GIVEN DATA: Begin
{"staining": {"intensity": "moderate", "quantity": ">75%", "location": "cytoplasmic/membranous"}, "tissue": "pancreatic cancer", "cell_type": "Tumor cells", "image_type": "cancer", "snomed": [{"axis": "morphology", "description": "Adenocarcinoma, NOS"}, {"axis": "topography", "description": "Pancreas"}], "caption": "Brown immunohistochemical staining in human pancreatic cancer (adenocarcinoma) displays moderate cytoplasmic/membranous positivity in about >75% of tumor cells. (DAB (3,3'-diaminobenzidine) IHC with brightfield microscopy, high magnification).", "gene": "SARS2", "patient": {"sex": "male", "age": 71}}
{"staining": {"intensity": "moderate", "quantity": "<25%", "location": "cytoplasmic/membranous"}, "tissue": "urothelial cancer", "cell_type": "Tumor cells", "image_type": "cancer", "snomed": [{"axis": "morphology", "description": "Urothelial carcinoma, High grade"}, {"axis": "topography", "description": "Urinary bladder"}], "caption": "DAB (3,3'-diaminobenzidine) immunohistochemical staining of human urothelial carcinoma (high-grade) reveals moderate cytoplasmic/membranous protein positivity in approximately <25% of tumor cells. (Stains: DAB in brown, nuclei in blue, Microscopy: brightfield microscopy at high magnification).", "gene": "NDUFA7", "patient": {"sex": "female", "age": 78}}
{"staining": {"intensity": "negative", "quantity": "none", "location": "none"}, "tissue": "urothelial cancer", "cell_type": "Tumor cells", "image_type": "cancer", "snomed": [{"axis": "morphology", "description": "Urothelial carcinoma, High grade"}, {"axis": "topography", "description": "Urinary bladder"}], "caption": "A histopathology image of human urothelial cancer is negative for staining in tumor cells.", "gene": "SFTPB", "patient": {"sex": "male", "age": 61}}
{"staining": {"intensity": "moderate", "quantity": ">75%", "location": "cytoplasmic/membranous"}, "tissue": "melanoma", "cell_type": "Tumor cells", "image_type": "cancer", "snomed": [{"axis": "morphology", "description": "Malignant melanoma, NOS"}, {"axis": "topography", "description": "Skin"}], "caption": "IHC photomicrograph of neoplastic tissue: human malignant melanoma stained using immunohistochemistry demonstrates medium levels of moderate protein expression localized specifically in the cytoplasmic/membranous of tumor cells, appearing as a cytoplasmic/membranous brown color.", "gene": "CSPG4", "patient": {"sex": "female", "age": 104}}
GIVEN DATA: End
> _EXERCISE PROMPT_: Every line holding the string "magnification" should be copied here, so please find those lines in the data.

> _REPLY TO THE EXERCISE_:
{"staining": {"intensity": "moderate", "quantity": ">75%", "location": "cytoplasmic/membranous"}, "tissue": "pancreatic cancer", "cell_type": "Tumor cells", "image_type": "cancer", "snomed": [{"axis": "morphology", "description": "Adenocarcinoma, NOS"}, {"axis": "topography", "description": "Pancreas"}], "caption": "Brown immunohistochemical staining in human pancreatic cancer (adenocarcinoma) displays moderate cytoplasmic/membranous positivity in about >75% of tumor cells. (DAB (3,3'-diaminobenzidine) IHC with brightfield microscopy, high magnification).", "gene": "SARS2", "patient": {"sex": "male", "age": 71}}
{"staining": {"intensity": "moderate", "quantity": "<25%", "location": "cytoplasmic/membranous"}, "tissue": "urothelial cancer", "cell_type": "Tumor cells", "image_type": "cancer", "snomed": [{"axis": "morphology", "description": "Urothelial carcinoma, High grade"}, {"axis": "topography", "description": "Urinary bladder"}], "caption": "DAB (3,3'-diaminobenzidine) immunohistochemical staining of human urothelial carcinoma (high-grade) reveals moderate cytoplasmic/membranous protein positivity in approximately <25% of tumor cells. (Stains: DAB in brown, nuclei in blue, Microscopy: brightfield microscopy at high magnification).", "gene": "NDUFA7", "patient": {"sex": "female", "age": 78}}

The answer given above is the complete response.